INPUT MATERIAL Start Marker
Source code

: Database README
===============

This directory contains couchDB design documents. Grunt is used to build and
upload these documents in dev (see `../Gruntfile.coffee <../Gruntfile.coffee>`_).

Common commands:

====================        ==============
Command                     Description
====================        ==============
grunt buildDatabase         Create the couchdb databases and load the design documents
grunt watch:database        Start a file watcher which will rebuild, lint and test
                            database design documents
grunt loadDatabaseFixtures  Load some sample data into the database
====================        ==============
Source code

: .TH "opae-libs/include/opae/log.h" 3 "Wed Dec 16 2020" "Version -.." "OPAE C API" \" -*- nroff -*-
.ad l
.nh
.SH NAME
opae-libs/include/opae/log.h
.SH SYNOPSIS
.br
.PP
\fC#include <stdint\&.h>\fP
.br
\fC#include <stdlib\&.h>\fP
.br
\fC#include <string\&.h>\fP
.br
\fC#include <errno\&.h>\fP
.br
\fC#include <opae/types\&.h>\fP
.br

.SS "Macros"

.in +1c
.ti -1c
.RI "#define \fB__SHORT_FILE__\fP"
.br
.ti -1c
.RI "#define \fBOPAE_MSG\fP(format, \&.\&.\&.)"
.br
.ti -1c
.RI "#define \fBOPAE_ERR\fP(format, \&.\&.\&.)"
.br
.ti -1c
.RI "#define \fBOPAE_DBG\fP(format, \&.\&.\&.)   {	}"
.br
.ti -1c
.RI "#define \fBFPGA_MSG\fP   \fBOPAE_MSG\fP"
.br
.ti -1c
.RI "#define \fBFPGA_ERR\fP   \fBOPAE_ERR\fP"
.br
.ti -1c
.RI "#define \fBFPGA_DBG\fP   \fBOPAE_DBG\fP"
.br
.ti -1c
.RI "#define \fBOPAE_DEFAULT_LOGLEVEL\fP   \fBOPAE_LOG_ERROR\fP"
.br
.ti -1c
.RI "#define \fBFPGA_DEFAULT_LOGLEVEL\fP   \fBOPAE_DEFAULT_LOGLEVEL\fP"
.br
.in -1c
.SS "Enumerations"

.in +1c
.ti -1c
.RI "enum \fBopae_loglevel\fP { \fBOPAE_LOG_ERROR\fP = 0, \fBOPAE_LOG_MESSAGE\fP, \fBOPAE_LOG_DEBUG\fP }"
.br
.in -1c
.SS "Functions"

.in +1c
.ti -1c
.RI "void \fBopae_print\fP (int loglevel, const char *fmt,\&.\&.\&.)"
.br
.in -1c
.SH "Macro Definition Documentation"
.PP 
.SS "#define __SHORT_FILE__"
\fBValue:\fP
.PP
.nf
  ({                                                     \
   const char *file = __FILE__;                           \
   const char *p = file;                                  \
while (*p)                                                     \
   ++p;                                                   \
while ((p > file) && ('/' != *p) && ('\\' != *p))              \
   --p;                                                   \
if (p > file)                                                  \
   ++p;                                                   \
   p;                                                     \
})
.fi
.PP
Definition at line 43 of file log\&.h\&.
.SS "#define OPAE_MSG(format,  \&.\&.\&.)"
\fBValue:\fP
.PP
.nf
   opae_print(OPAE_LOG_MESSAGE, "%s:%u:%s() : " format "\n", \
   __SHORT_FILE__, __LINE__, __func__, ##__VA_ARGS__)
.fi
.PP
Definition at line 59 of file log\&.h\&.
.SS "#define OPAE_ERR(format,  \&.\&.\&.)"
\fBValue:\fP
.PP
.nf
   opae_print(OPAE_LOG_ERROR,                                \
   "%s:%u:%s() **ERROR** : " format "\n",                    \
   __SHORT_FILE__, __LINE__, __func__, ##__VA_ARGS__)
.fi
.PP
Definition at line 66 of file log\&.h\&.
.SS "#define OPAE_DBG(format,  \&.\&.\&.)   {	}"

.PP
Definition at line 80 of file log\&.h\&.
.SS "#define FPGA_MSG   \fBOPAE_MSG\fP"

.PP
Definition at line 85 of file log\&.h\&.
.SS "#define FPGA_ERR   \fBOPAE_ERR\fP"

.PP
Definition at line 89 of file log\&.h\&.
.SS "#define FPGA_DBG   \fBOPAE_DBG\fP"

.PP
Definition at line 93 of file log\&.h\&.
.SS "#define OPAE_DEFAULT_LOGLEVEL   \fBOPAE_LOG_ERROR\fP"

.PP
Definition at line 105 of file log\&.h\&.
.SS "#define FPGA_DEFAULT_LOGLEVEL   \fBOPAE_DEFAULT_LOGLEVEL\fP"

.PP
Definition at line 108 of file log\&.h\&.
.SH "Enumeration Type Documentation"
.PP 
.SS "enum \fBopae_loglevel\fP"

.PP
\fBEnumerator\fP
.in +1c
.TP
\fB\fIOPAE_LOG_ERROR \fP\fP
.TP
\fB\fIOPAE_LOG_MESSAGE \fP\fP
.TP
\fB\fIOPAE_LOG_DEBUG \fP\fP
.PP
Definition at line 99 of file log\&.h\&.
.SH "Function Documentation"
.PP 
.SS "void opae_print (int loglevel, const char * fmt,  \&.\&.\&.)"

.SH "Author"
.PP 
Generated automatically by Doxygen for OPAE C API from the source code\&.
INPUT MATERIAL End Marker
- _BRIEF_:
Repeat the entries above verbatim, but only from the line that has "0, \fBOPAE_LOG_MESSAGE\fP, \fBOPAE_LOG_DEBUG\fP" down to the line that has "Definition at line 105 of file log\&.h\&.", inclusive.

- _WORKED SOLUTION_:
.RI "enum \fBopae_loglevel\fP { \fBOPAE_LOG_ERROR\fP = 0, \fBOPAE_LOG_MESSAGE\fP, \fBOPAE_LOG_DEBUG\fP }"
.br
.in -1c
.SS "Functions"

.in +1c
.ti -1c
.RI "void \fBopae_print\fP (int loglevel, const char *fmt,\&.\&.\&.)"
.br
.in -1c
.SH "Macro Definition Documentation"
.PP 
.SS "#define __SHORT_FILE__"
\fBValue:\fP
.PP
.nf
  ({                                                     \
   const char *file = __FILE__;                           \
   const char *p = file;                                  \
while (*p)                                                     \
   ++p;                                                   \
while ((p > file) && ('/' != *p) && ('\\' != *p))              \
   --p;                                                   \
if (p > file)                                                  \
   ++p;                                                   \
   p;                                                     \
})
.fi
.PP
Definition at line 43 of file log\&.h\&.
.SS "#define OPAE_MSG(format,  \&.\&.\&.)"
\fBValue:\fP
.PP
.nf
   opae_print(OPAE_LOG_MESSAGE, "%s:%u:%s() : " format "\n", \
   __SHORT_FILE__, __LINE__, __func__, ##__VA_ARGS__)
.fi
.PP
Definition at line 59 of file log\&.h\&.
.SS "#define OPAE_ERR(format,  \&.\&.\&.)"
\fBValue:\fP
.PP
.nf
   opae_print(OPAE_LOG_ERROR,                                \
   "%s:%u:%s() **ERROR** : " format "\n",                    \
   __SHORT_FILE__, __LINE__, __func__, ##__VA_ARGS__)
.fi
.PP
Definition at line 66 of file log\&.h\&.
.SS "#define OPAE_DBG(format,  \&.\&.\&.)   {	}"

.PP
Definition at line 80 of file log\&.h\&.
.SS "#define FPGA_MSG   \fBOPAE_MSG\fP"

.PP
Definition at line 85 of file log\&.h\&.
.SS "#define FPGA_ERR   \fBOPAE_ERR\fP"

.PP
Definition at line 89 of file log\&.h\&.
.SS "#define FPGA_DBG   \fBOPAE_DBG\fP"

.PP
Definition at line 93 of file log\&.h\&.
.SS "#define OPAE_DEFAULT_LOGLEVEL   \fBOPAE_LOG_ERROR\fP"

.PP
Definition at line 105 of file log\&.h\&.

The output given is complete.